### WHAT TO PRODUCE
Word for word, restate the entries below, but exclude the images.

Stored data:
###
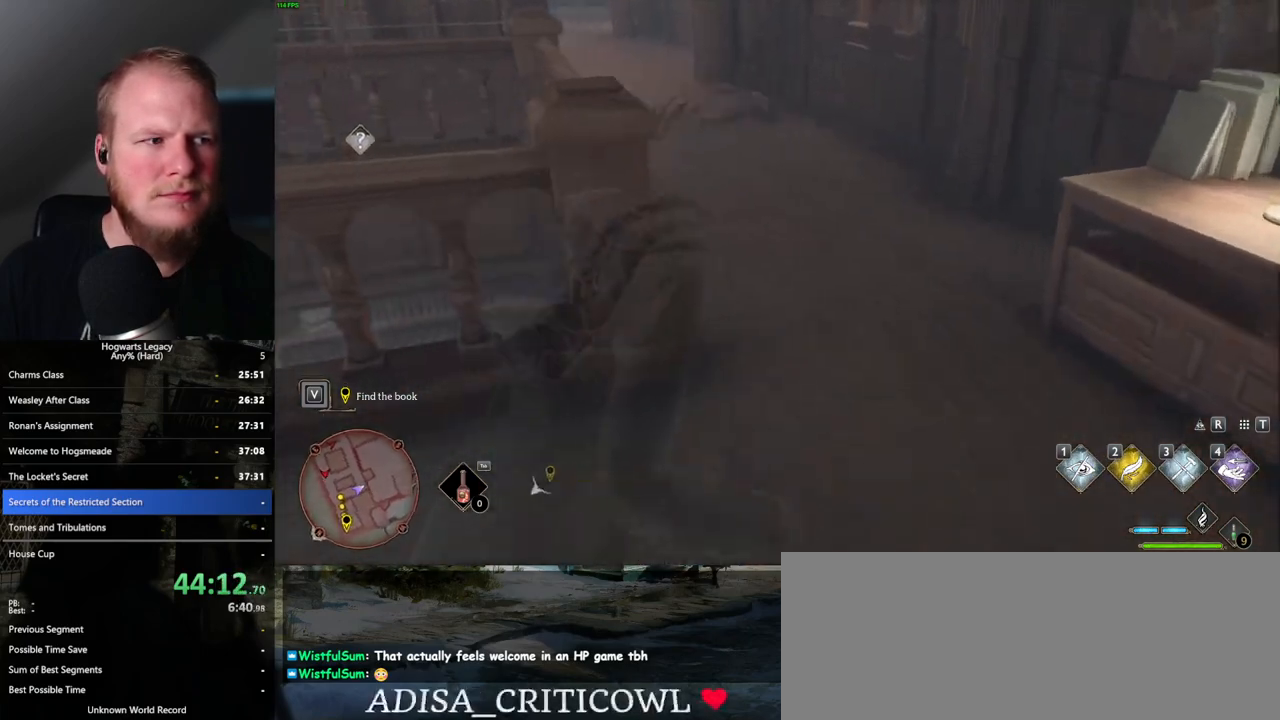
{"keys": ["w"], "mouse": [], "events": [[33, "mouse_mb5", "down"], [283, "mouse_mb5", "up"]]}
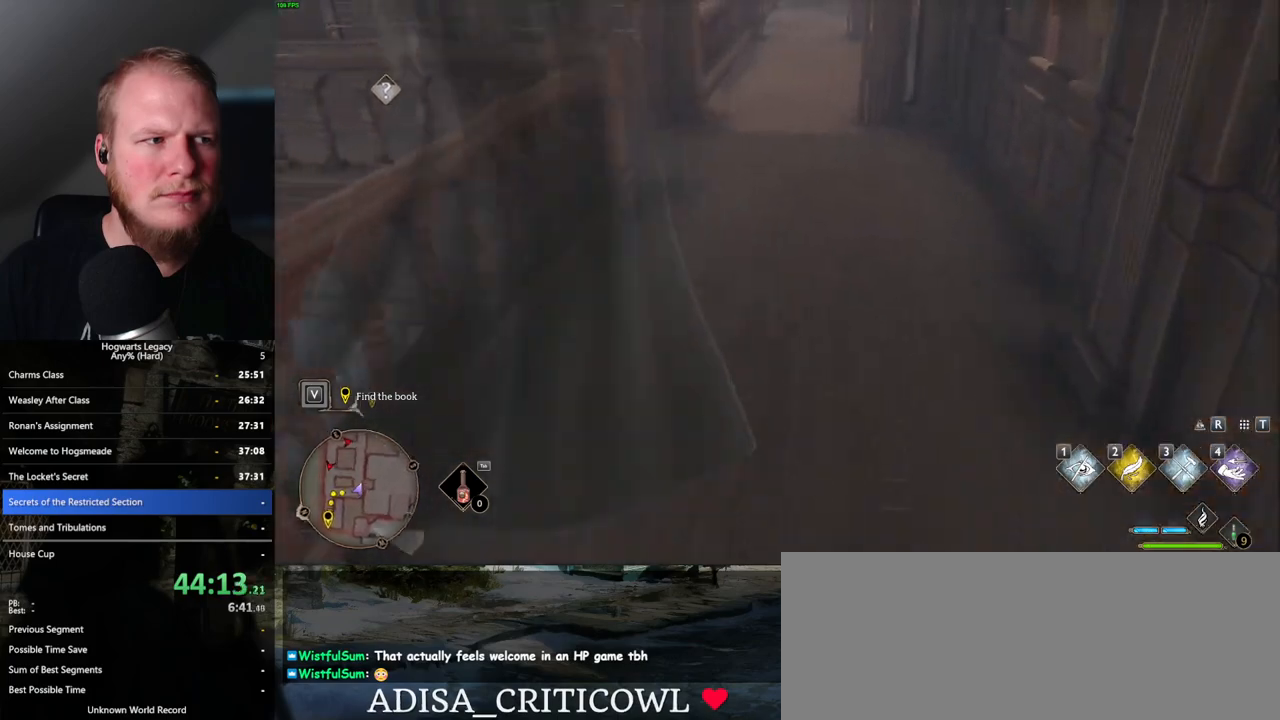
{"keys": ["w"], "mouse": ["mb5"], "events": [[467, "mouse_mb5", "down"]]}
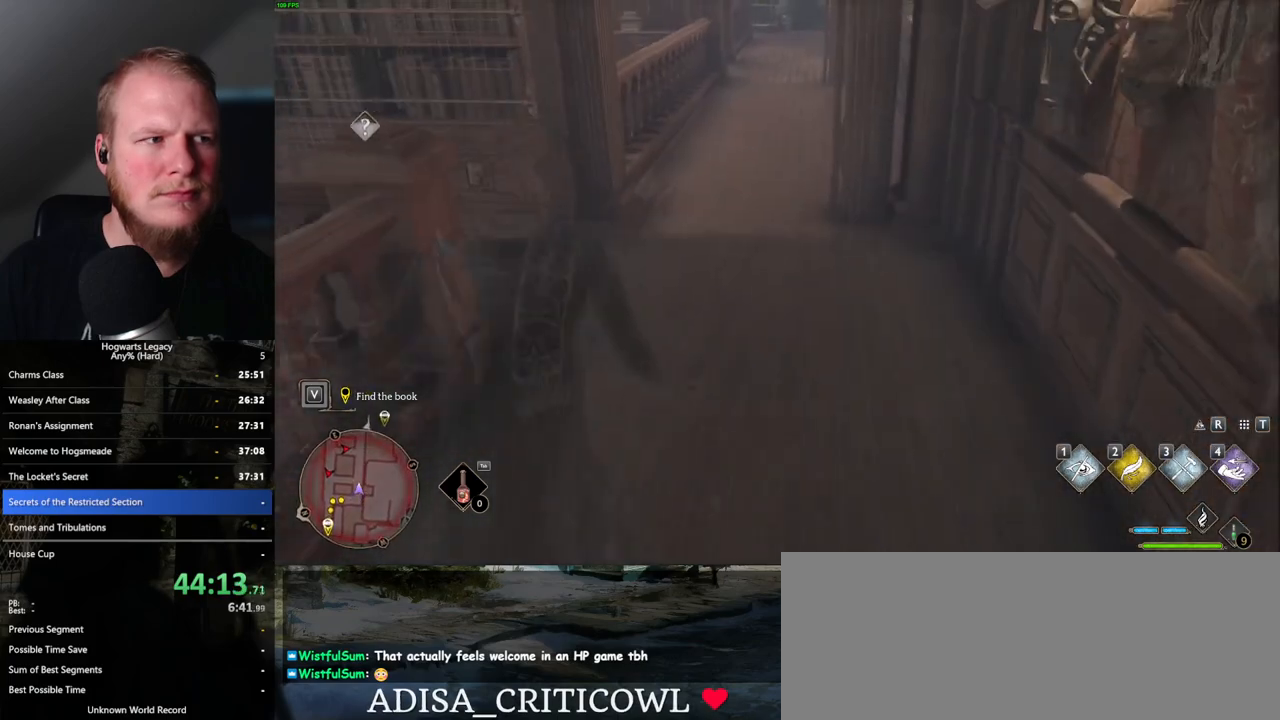
{"keys": ["w"], "mouse": [], "events": [[267, "mouse_mb5", "up"]]}
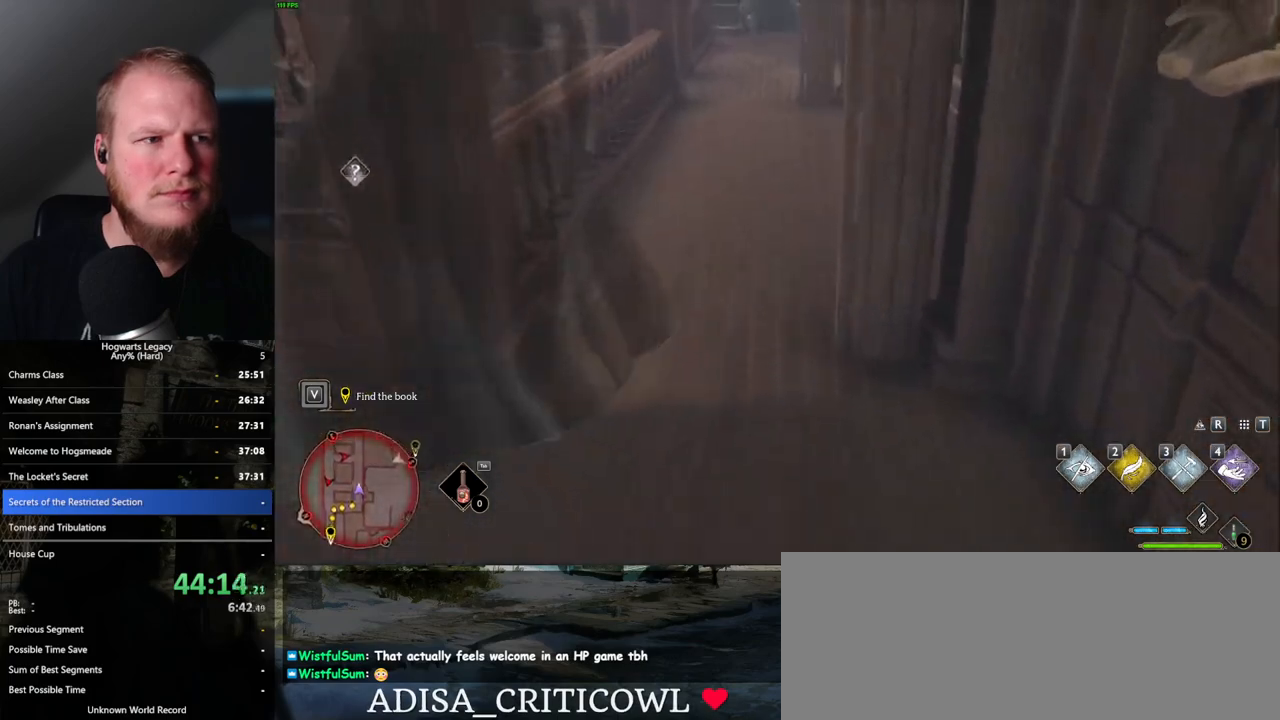
{"keys": ["d", "w"], "mouse": ["mb5"], "events": [[400, "mouse_mb5", "down"], [467, "d", "down"]]}
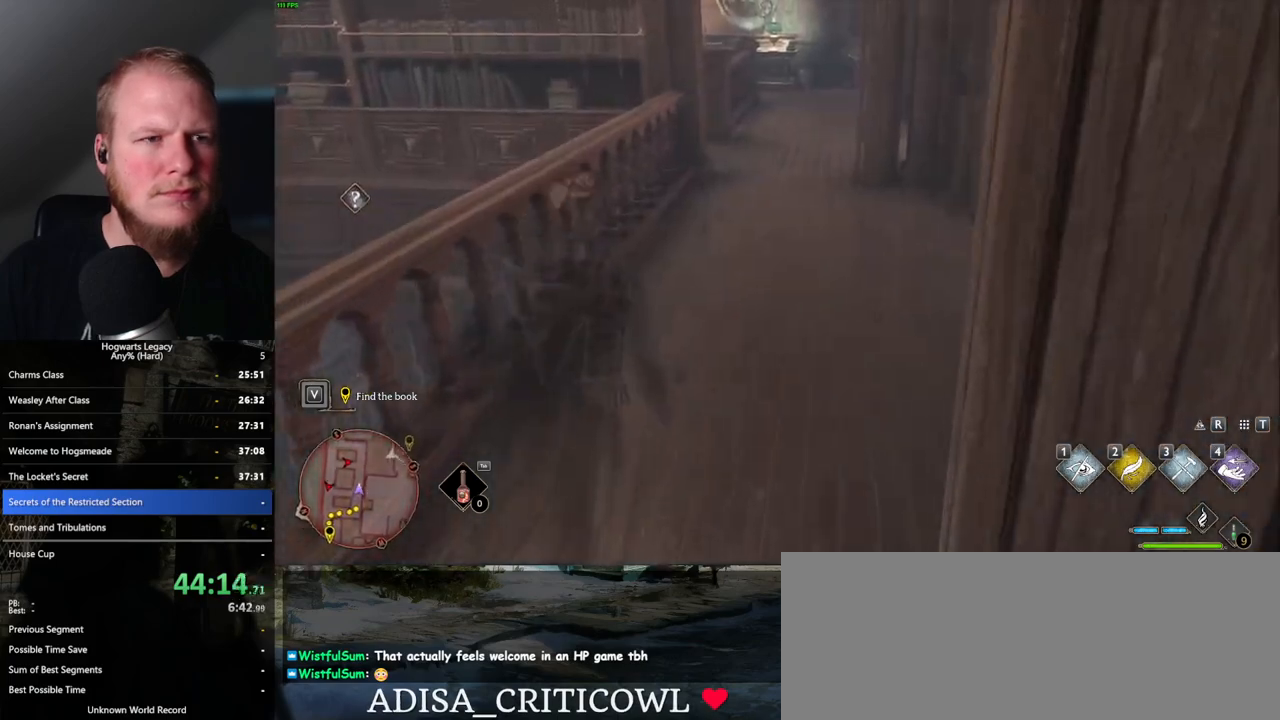
{"keys": ["d", "w"], "mouse": [], "events": [[167, "mouse_mb5", "up"]]}
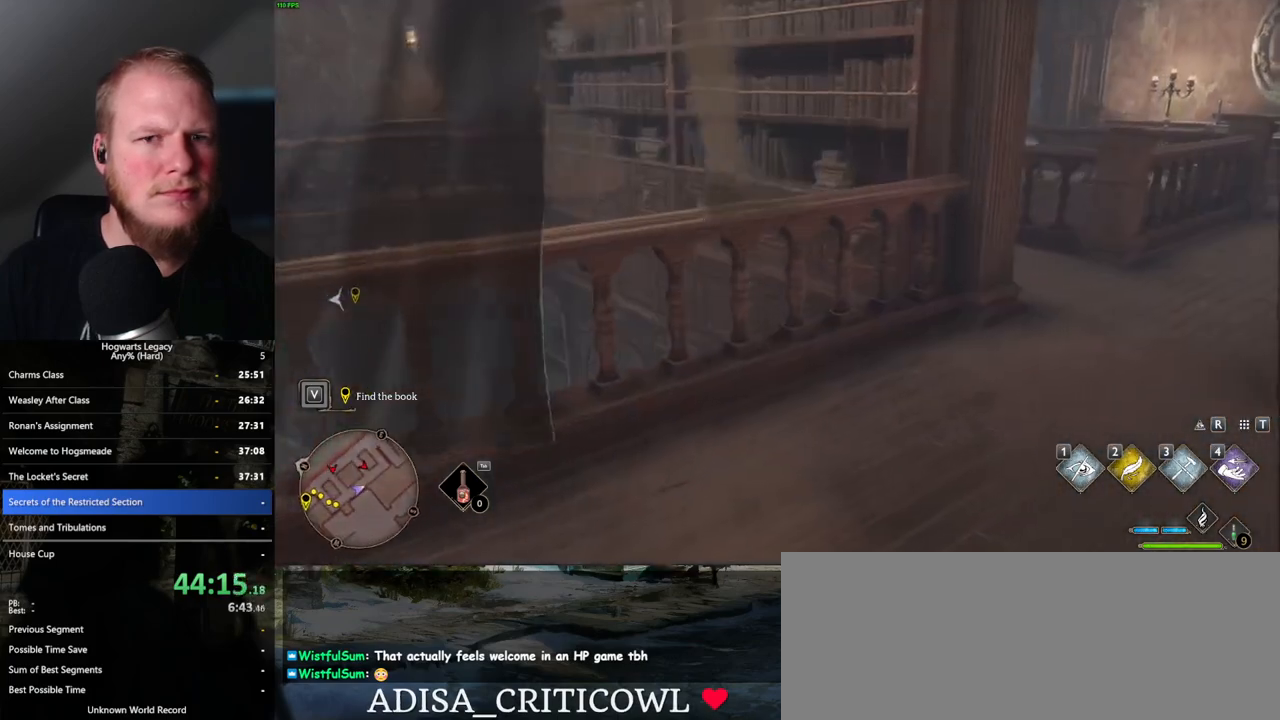
{"keys": ["d", "w"], "mouse": [], "events": []}
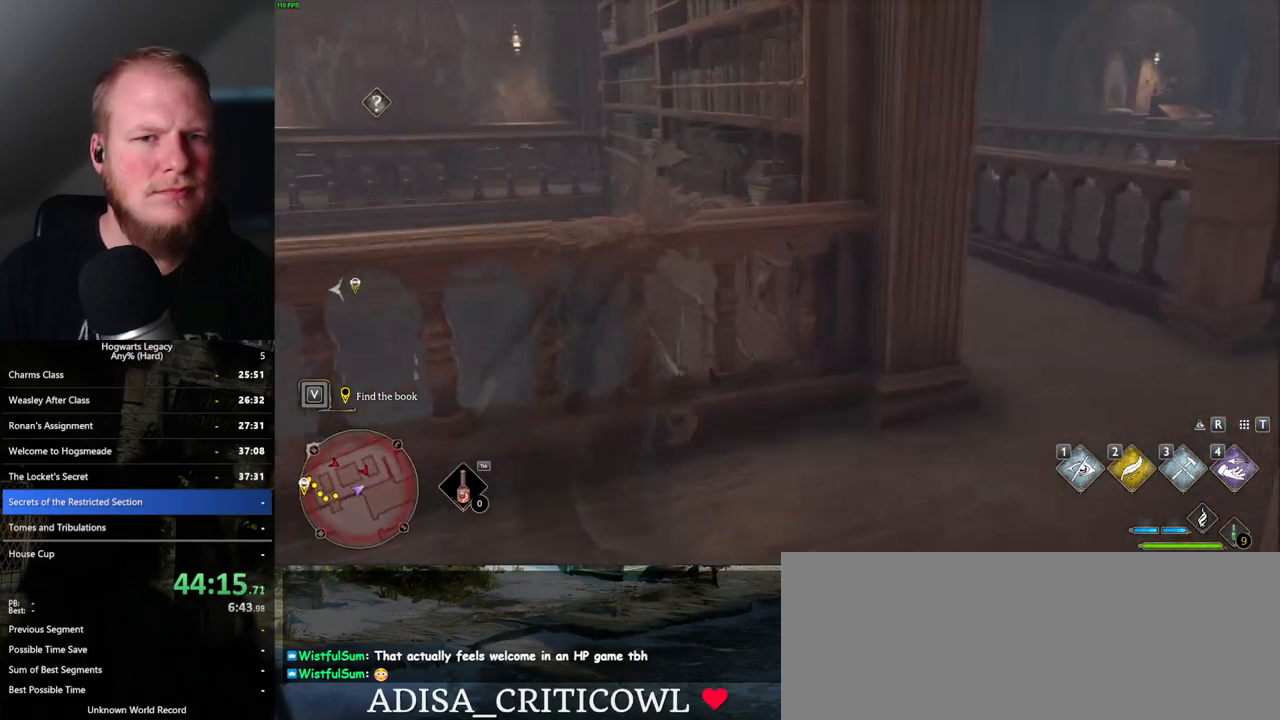
{"keys": ["d", "w"], "mouse": [], "events": []}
###
### TASK OUTPUT
{"keys": ["w"], "mouse": [], "events": [[33, "mouse_mb5", "down"], [283, "mouse_mb5", "up"]]}
{"keys": ["w"], "mouse": ["mb5"], "events": [[467, "mouse_mb5", "down"]]}
{"keys": ["w"], "mouse": [], "events": [[267, "mouse_mb5", "up"]]}
{"keys": ["d", "w"], "mouse": ["mb5"], "events": [[400, "mouse_mb5", "down"], [467, "d", "down"]]}
{"keys": ["d", "w"], "mouse": [], "events": [[167, "mouse_mb5", "up"]]}
{"keys": ["d", "w"], "mouse": [], "events": []}
{"keys": ["d", "w"], "mouse": [], "events": []}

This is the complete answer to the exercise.